Graphical User Interface (GUI) grounding, the task of mapping natural
language instructions to precise screen coordinates, is fundamental to
autonomous GUI agents. While existing methods achieve strong performance
through extensive supervised training or reinforcement learning with labeled
rewards, they remain constrained by the cost and availability of pixel-level
annotations. We observe that when models generate multiple predictions for the
same GUI element, the spatial overlap patterns reveal implicit confidence
signals that can guide more accurate localization. Leveraging this insight, we
propose GUI-RC (Region Consistency), a test-time scaling method that constructs
spatial voting grids from multiple sampled predictions to identify consensus
regions where models show highest agreement.

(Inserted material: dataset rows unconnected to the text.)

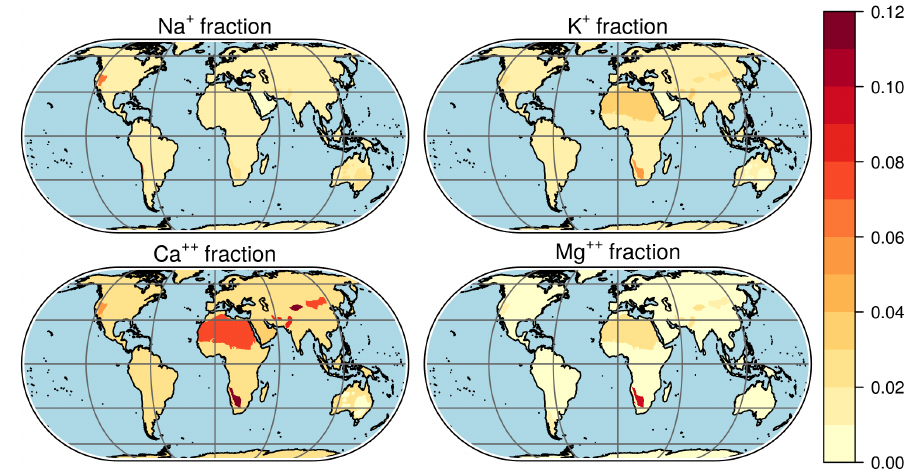
Figure 6. Maps of the Na + , K + , Ca ++ and Mg ++ mass fractions of the soil of different desert regions, used to calculate the chemical composition of the emitted dust particles.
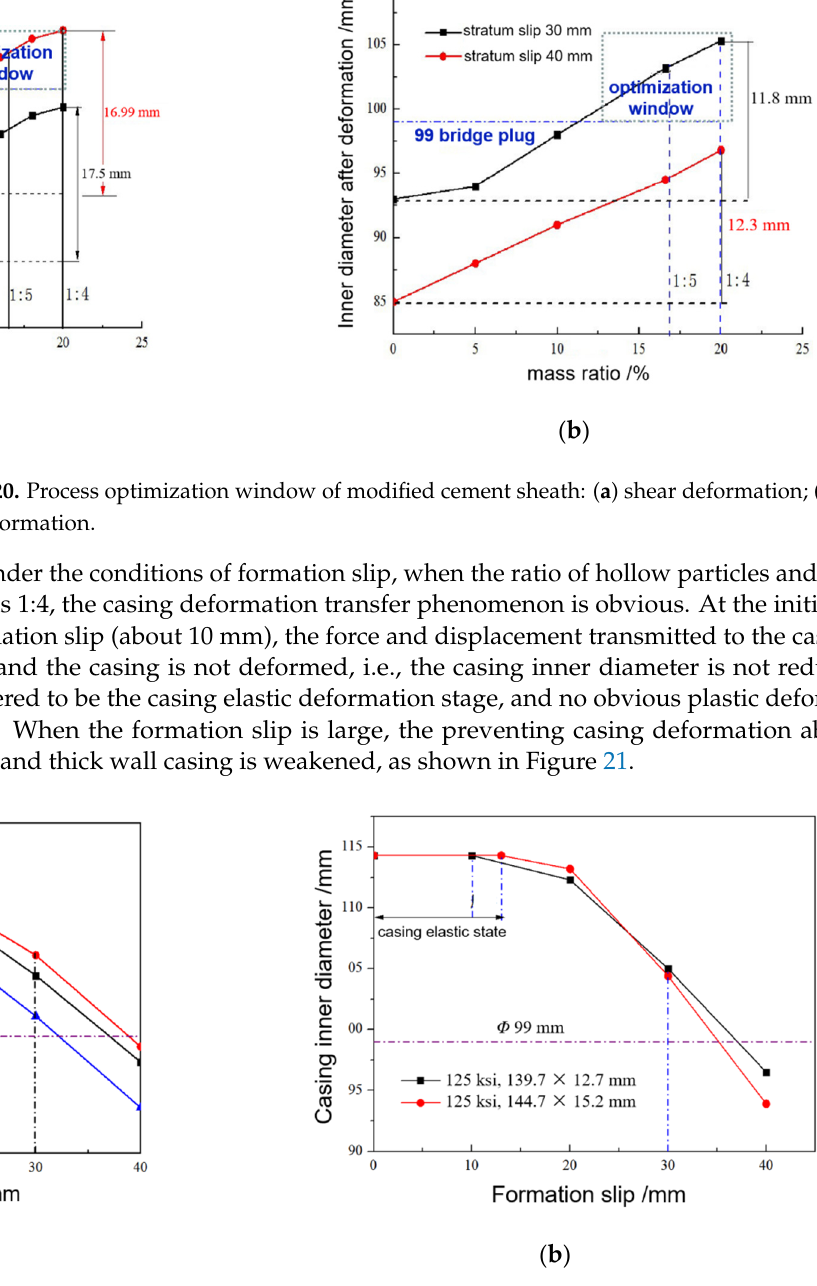
Figure 21. Influence of steel grades and wall thickness on deformation absorption: ( a ) steel grades; ( b ) wall thickness.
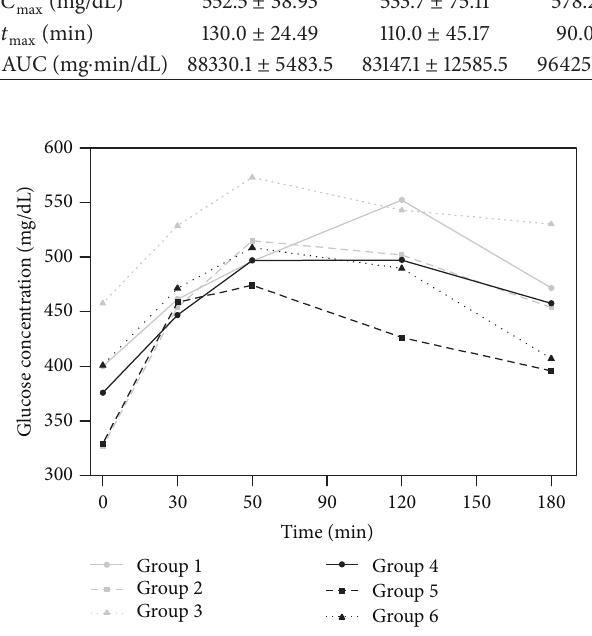
Figure 2: Insulin concentrations after administration of metformin (30 mg/kg) in the 6 groups studied. Group 1: control standard; group 2: oral metformin; group 3: oral metformin with Plantago ovata husk; group 4: control supplemented; group 5: oral metformin with supplemented chow; group 6: oral metformin with Plantago ovata husk with supplemented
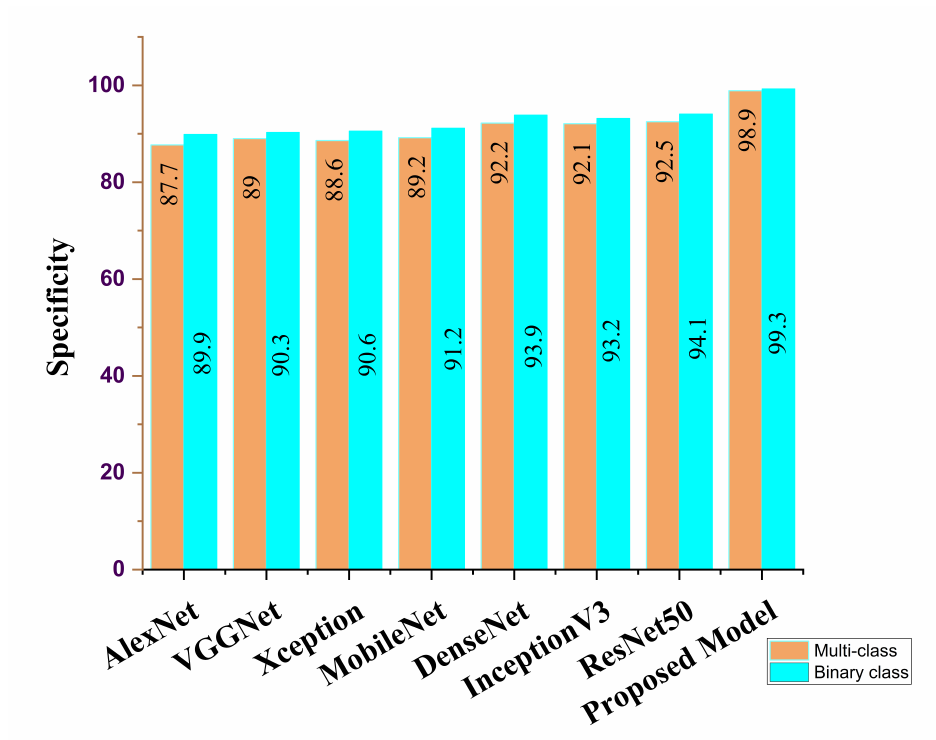
Figure 10. Our proposed MESRGAN+ and Siamese Capsule Network (Siamese-CapsNet). Table 4. Classification performance of our proposed model based on binary and multiple cate- gory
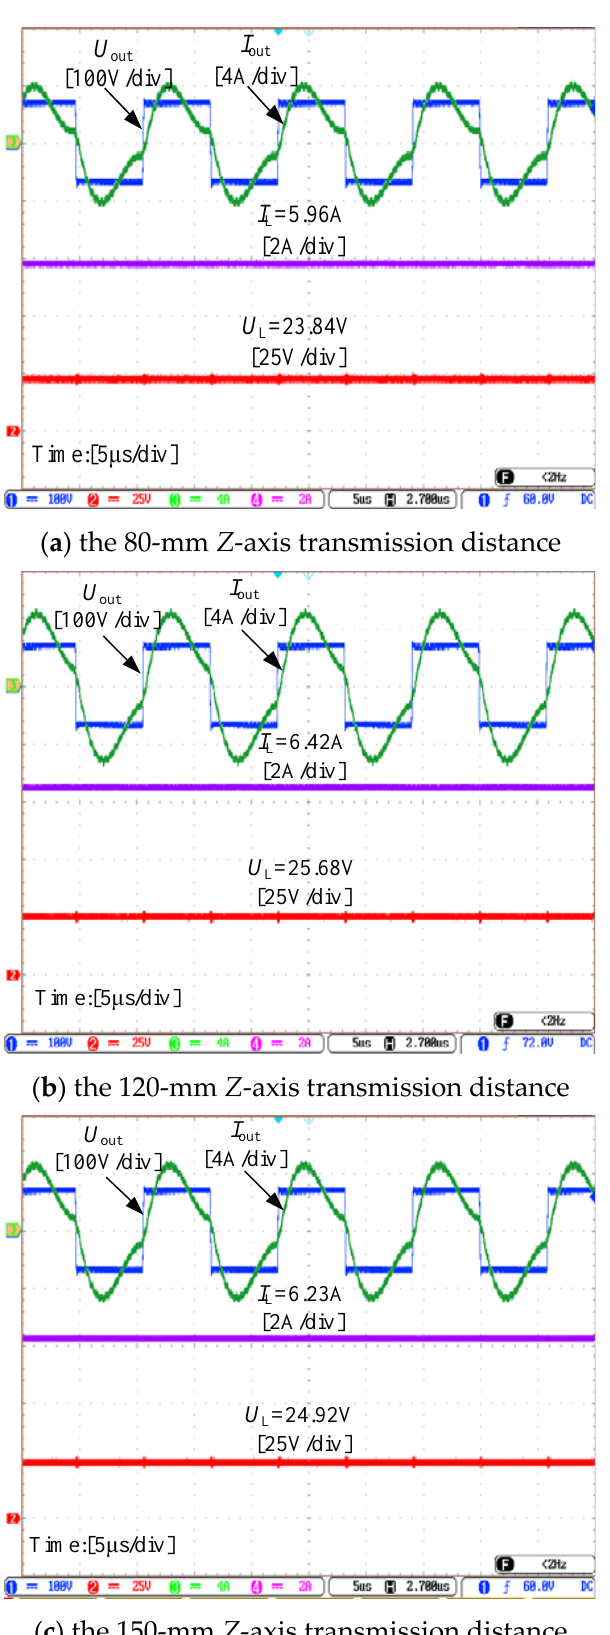
Figure 14. Experimental waveforms of U out , I out , U L , and I L for one-quarter load with R L = 4 Ω .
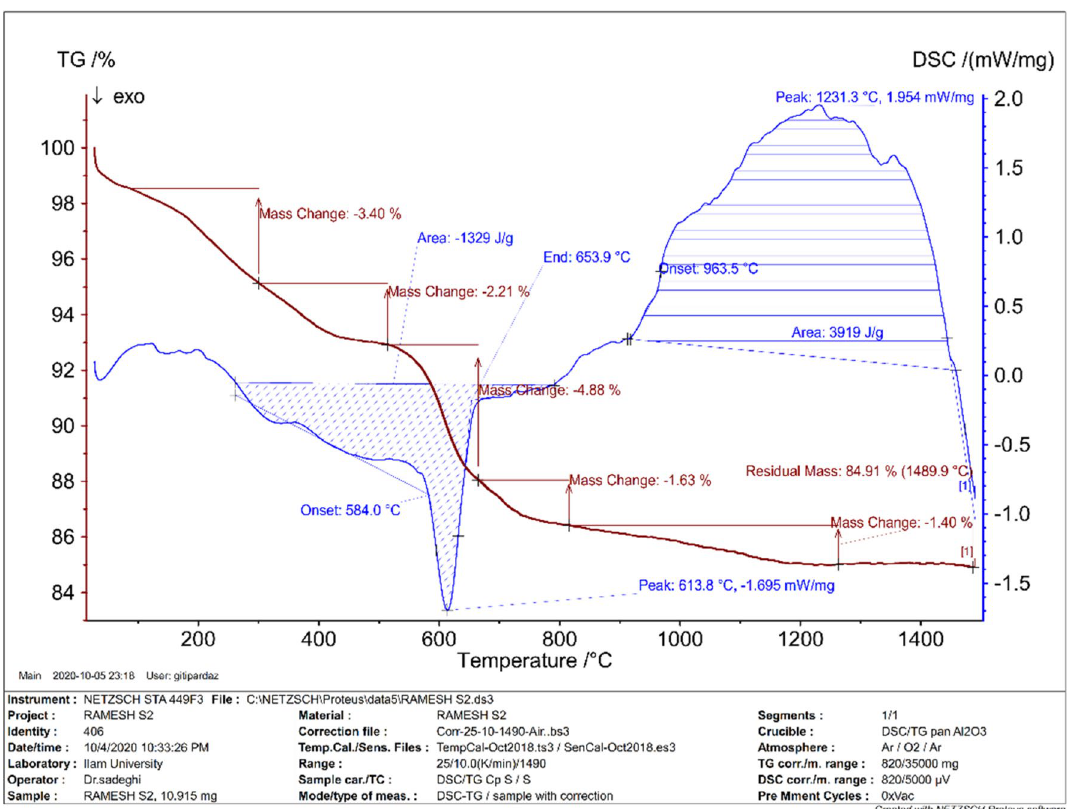
Figure 3. TGA (Maroon line) and DSC (Blue line) curves of nanoporous Zn-MOF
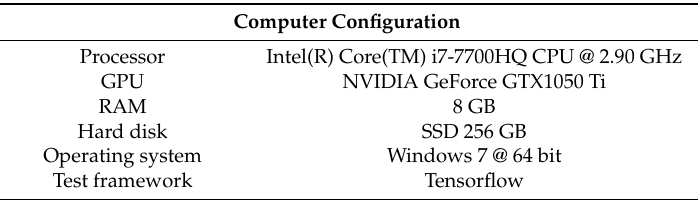
Table 1. The machine configuration used in experimental environment.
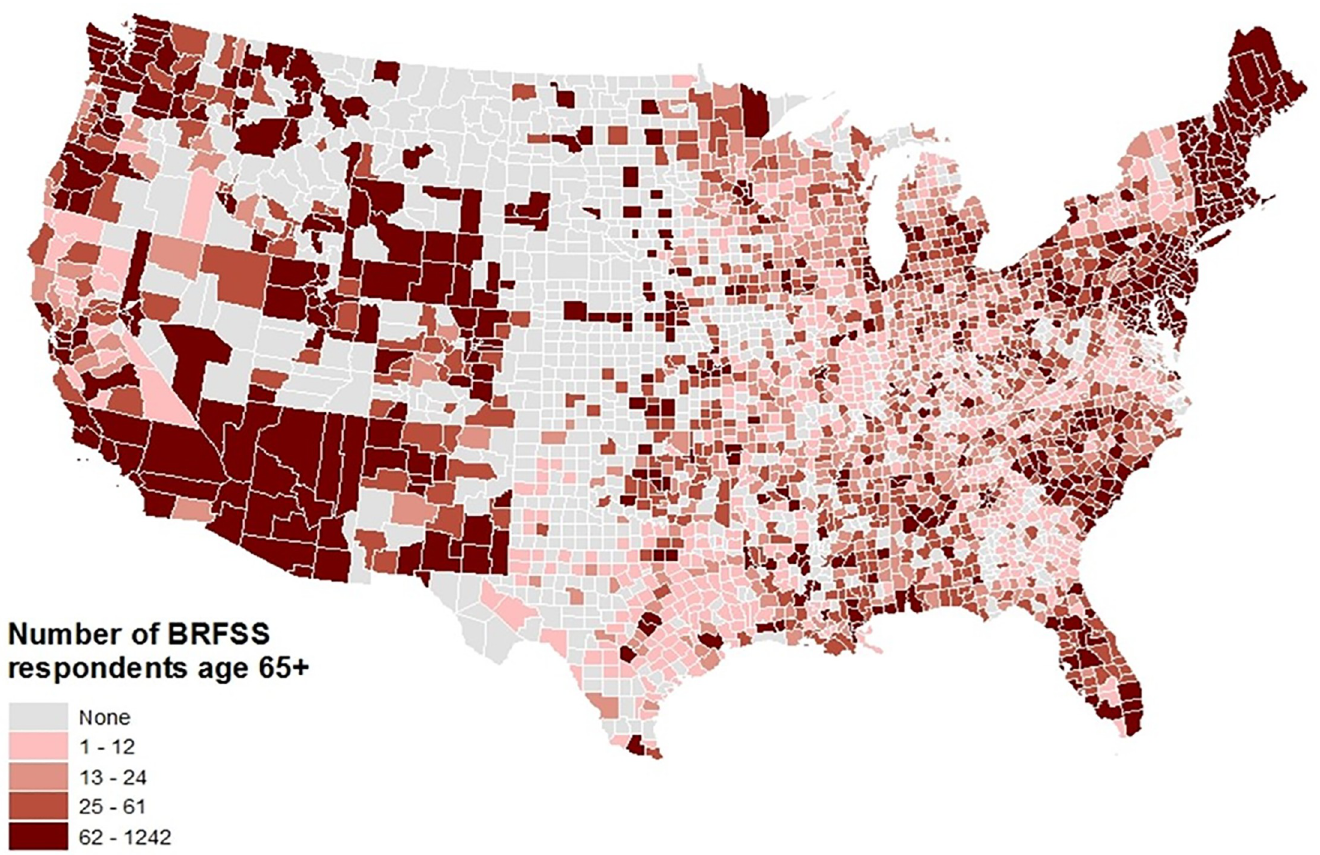
Fig 2. Geographic distribution of the analytic sample: Number of respondents aged 65 and above from the 2012 Behavioral Risk Factor Surveillance System.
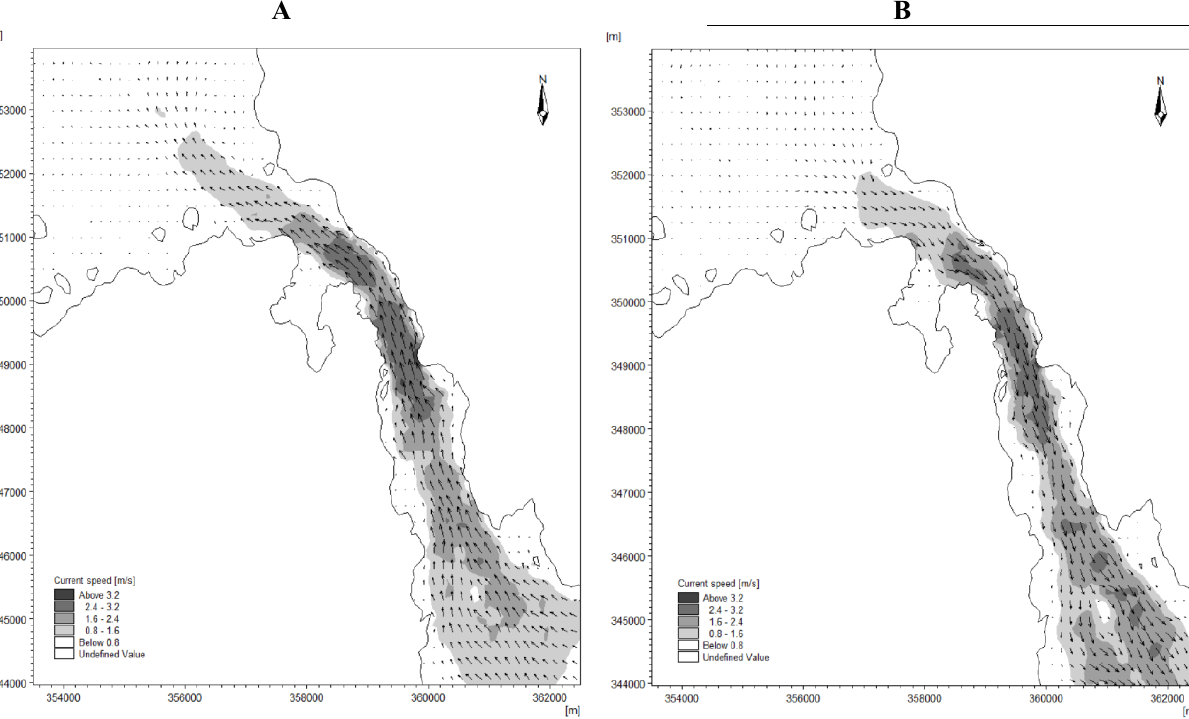
Figure 10. Depth averaged maximum flow during flood ( A ) and ebb ( B ) tide in the Narrows, Strangford Lough. A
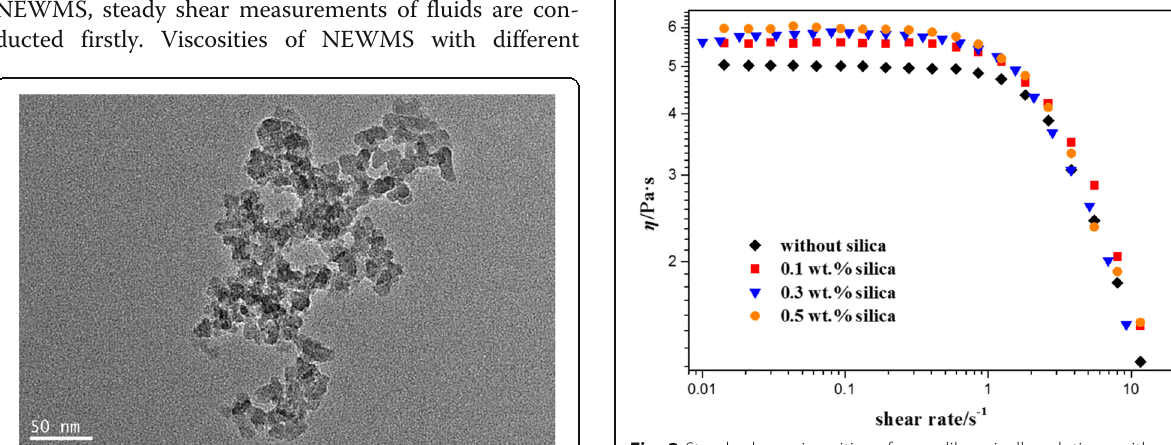
Fig. 2 Steady shear viscosities of wormlike micelle solutions with addition of different silica mass fraction at 25 °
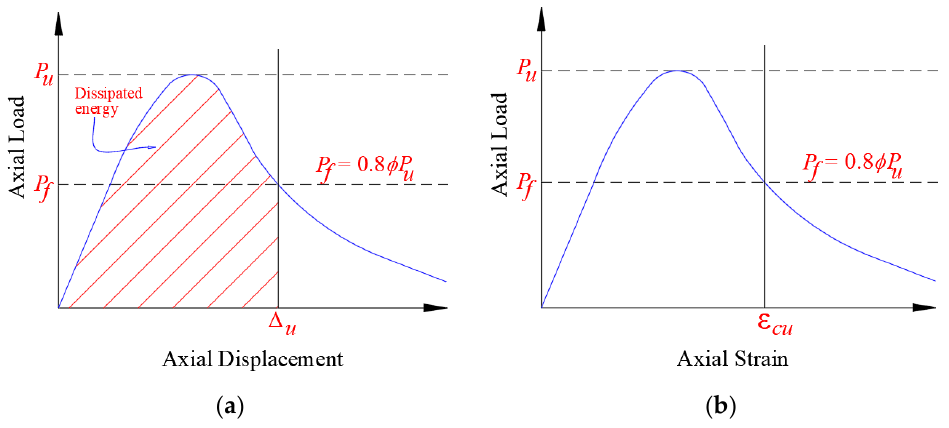
Figure 10. Definition of ultimate state for test columns: ( a ) dissipated energy; ( b ) ultimate axial concrete strain. Table 3. Comparison of experimental and FE results of load-displacement response for test col- umns*.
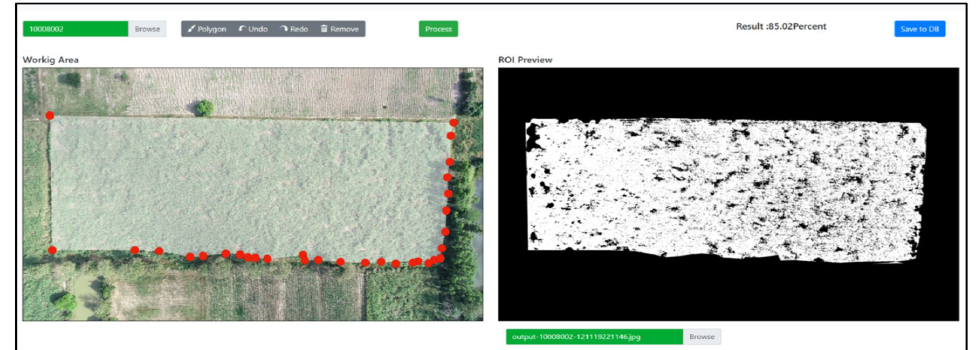
Figure 17. The result of defect detection process together with the graphical user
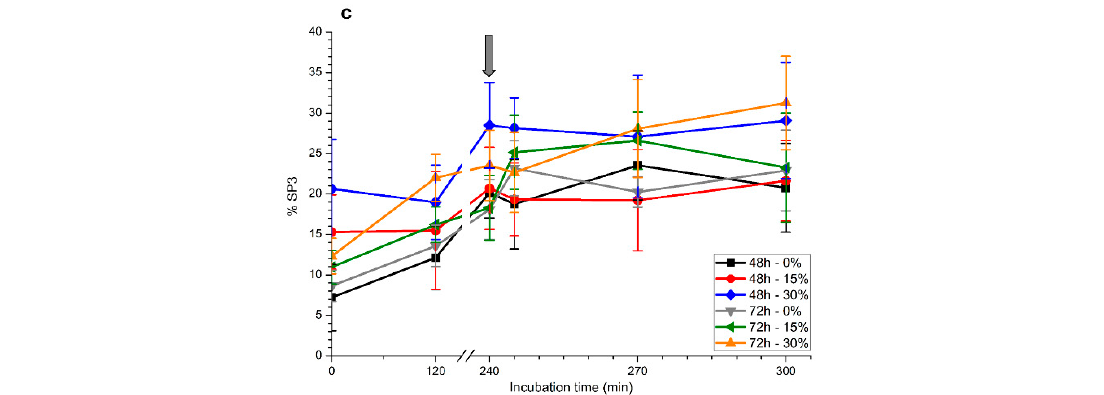
Figure 2. Percentages of motile sperm populations (( a ) SP1, (b ) SP2, and ( c ) SP3) during in vitro capacitation and progesterone-induced acrosomal exocytosis after previous storage of spermatozoa at 17 °C with different concentrations of seminal plasma (0%, 15%, and 30%) for 48 h or 72 h. Grey arrow indicates the time at which 10 μ g/mL progesterone was added to induce acrosomal exocytosis (i.e., 240 min). Different letters mean significant ( p < 0.05) differences between treatments at a given time point. Data are shown as mean ± SEM for seven independent experiments.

Without any training, GUI-RC
improves accuracy by 2-3% across various architectures on ScreenSpot
benchmarks. We further introduce GUI-RCPO (Region Consistency Policy
Optimization), which transforms these consistency patterns into rewards for
test-time reinforcement learning. By computing how well each prediction aligns
with the collective consensus, GUI-RCPO enables models to iteratively refine
their outputs on unlabeled data during inference. Extensive experiments
demonstrate the generality of our approach: GUI-RC boosts
Qwen2.5-VL-3B-Instruct from 80.11% to 83.57% on ScreenSpot-v2, while GUI-RCPO
further improves it to 85.14% through self-supervised optimization. Our
approach reveals the untapped potential of test-time scaling and test-time
reinforcement learning for GUI grounding, offering a promising path toward more
robust and data-efficient GUI agents.